CDU Stadtverband Bendorf
Der eine beantragt - der andere führt aus
Von einem etwas ungleich verteilten, gleichwohl aber nützlichen parteiübergreifenden Projekt
Sayn. Interfraktionelles parteiübergreifendes Teamwork könnte man fast nennen, was sich in diesen Tagen in Sayn zutrug. Dabei ging es um ein reichlich marodes Geländer, das im Uferbereich des Brexbachs nahe dem dortigen Feuerwehrgerätehaus für Missfallen gesorgt hatte. Die SPD-Ratsfraktion hatte diesen unschönen Blickfang zum Anlass für einen Antrag an die Stadtverwaltung genommen, um dessen Behebung die sich kümmern sollte. Das hatte dann zu einer Berechnung der Kosten geführt, die für die Beseitigung aufzubringen wären. Zu teuer und daher zumindest derzeit nicht umsetzbar lautete das Ergebnis.

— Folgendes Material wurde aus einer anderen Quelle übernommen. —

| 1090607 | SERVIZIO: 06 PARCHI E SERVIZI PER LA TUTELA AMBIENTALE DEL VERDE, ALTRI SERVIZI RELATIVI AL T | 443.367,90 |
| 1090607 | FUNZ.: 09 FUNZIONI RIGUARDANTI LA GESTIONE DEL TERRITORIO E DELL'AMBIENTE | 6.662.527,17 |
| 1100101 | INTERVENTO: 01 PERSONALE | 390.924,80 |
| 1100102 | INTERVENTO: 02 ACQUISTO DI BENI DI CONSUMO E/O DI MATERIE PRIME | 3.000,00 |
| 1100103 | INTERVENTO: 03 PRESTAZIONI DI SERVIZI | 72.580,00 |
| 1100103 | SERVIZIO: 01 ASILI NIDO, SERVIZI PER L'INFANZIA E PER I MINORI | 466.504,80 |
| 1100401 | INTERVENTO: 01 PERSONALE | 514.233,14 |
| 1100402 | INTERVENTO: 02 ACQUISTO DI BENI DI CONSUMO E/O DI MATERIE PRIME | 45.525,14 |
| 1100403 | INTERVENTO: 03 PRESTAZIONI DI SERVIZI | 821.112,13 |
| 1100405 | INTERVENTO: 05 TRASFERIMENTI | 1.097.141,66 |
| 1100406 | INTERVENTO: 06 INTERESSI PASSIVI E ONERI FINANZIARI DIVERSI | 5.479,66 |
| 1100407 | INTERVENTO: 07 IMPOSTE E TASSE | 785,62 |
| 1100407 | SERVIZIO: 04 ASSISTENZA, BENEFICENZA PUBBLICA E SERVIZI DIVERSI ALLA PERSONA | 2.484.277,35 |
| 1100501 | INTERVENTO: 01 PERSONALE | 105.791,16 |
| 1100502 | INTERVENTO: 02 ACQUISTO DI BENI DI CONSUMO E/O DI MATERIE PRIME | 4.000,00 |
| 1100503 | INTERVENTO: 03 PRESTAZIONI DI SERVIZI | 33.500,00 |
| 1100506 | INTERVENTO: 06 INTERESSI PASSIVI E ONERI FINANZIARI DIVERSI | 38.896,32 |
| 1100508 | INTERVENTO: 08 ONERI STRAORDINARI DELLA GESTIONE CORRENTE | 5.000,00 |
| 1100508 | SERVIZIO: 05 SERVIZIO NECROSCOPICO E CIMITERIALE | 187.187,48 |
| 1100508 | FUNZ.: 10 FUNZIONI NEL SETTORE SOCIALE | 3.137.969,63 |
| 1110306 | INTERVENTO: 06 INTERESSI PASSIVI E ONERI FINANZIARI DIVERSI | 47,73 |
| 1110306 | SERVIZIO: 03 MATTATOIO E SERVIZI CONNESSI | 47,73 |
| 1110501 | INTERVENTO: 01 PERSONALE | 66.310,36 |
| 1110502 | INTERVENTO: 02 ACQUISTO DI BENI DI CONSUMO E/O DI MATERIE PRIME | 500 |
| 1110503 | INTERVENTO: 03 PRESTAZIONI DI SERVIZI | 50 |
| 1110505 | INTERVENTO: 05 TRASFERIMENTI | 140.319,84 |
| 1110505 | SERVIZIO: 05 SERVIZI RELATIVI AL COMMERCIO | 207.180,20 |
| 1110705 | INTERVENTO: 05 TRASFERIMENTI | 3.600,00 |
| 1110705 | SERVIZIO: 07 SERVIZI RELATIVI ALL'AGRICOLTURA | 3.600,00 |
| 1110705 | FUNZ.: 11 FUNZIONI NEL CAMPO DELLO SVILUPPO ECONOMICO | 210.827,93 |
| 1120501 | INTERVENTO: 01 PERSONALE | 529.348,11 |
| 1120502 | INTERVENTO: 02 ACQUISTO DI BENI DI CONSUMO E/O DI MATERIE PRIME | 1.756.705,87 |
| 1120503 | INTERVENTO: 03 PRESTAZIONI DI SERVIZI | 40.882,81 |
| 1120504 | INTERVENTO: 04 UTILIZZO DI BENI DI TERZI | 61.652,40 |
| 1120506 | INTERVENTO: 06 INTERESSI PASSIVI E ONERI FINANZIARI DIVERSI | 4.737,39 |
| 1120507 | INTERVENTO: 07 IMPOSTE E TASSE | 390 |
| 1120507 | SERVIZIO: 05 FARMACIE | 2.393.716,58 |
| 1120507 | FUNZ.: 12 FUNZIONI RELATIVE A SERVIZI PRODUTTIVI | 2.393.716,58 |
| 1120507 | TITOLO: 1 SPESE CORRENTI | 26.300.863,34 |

Das konnte und wollte der Sayner Bürger und CDU-Stadtrat Werner Dietz allerdings nicht so hinnehmen. Und als ein Mann der Tat - „nicht lang schwätze, tun“ - sann er umgehend auf Abhilfe. Dabei ging ihm natürlich auch durch den Kopf, ob es für einen Vertreter der CDU-Ratsfraktion tunlich sei, sozusagen im Rahmen einer „Ersatzvornahme“ für die politische Konkurrenz tätig zu werden. Doch obsiegte letztendlich seine Absicht, dieses, das Sayner Ortsbild verschandelnde Geländer möglichst schnell zu beseitigen.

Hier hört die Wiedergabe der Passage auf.